O aumento da procura de animais de estimação pode ser, em parte, justificado com a permissão que as pessoas tinham, dentro de todas as restrições, para irem à rua passear os animais. Na sua presença, o passeio era autorizado e assim passavam mais tempo ao ar livre.
A solidão de quem mora sozinho também pode ter sido uma das causas para que mais pessoas abrissem as portas de casa a cães e gatos, encontrando um equilíbrio emocional numa época tão desgastante, como foram os meses de confinamento. Alimentar e cuidar do animal de companhia foi para muitos a única distração e o mais parecido com a normalidade.
Mary Sheridan, uma advogada que mora no East Village, não planeou ter um cão. Mas, a trabalhar a tempo inteiro num apartamento pequeno, e com o seu filho de 13 anos longe de todos os seus amigos, cedeu. Ao jornal The New York Times contou que ficou na lista de espera de um criador do Wisconsin e oito meses e 2 200 dólares depois trouxe Nala, um Golden Doodle para casa.
Agora que voltou à rotina diária de sair de casa, Mary Sheridan deixa Nala a ouvir rádio.
Além da ida matinal para o emprego, os cães também notam quando os donos se ausentam de casa, por poucos minutos, para ir deitar fora o lixo ou ir à caixa de correio. Ou mesmo quando ficam mais horas ausentes, à noite, por exemplo, e vão jantar fora. Ficam agitados e não tardam em fazer ouvir os seus latidos.

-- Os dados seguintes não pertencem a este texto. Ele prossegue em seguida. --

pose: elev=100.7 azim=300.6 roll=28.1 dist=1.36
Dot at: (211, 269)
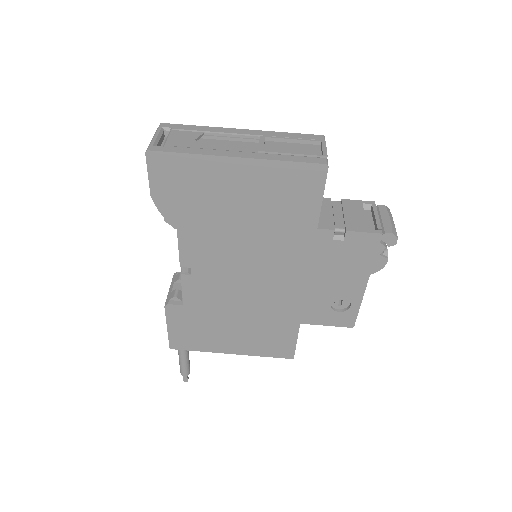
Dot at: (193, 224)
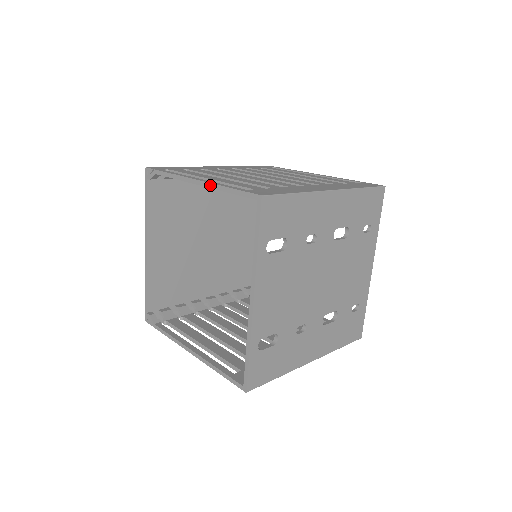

Nas cidades, cães fechados em apartamentos sempre tiveram de se adaptar a condições abaixo das ideais, mas o regresso ao trabalho dos seus donos significou que, de repente, milhares de animais estão, em simultâneo, a passar pela mesma transição. “Temos tido muitos casos de separação”, confirma Kate Senisi, responsável pelo treino School for the Dogs, no East Village, em Manhattan, ao jornal The New York Times.
Os cães que estavam acostumados a serem deixados sozinhos antes da pandemia tendem a ajustar-se de forma relativamente rápida, mas para os cães nascidos ou adotados durante a pandemia a situação é de maior fragilidade. “Eles não foram abandonados e agora estão numa idade sensível, a adolescência. Pode ser bem difícil. Precisam aprender essas novas habilidades”, explica Kate Senisi.
E na hora de sair, o dono não deve dar um brinquedo especial ao seu animal, pois esse objeto tornar-se-á o gatilho de angústia.
Pam Reid, vice-presidente da equipa de ciências comportamentais da ASPCA tem observado que os cães que, de repente, são deixados sozinhos podem sentir-se confusos e solitários “questionando-se” sobre todas as pessoas estarem a sair de casa, em vez de passar tempo em casa. Pam Reid sugere separações curtas antes do grande regresso ao local de trabalho e o agendamento de passeios e refeições para integrar o futuro horário de trabalho.
Mas há quem não consiga concretizar a separação. Millet Israeli, uma psicoterapeuta a morar em Chelsea, passou a levar Milton e Rufus, ambos mistura de caniche e Cavalier King Charles Spaniel, para o consultório, onde parte das suas sessões de terapia ainda são virtuais.
Mesmo antes de a pandemia ter virado o mundo do avesso, já algumas empresas de tecnologia, incluindo Amazon, Google, Squarespace e Etsy, recebiam cães em alguns dos seus escritórios. Outras empresas abriram exceções como forma de atrair e manter os trabalhadores, como a Challenger, Gray & Christmas. Ao início, os cães passam por um período de teste e, às vezes, precisam de manter a coleira.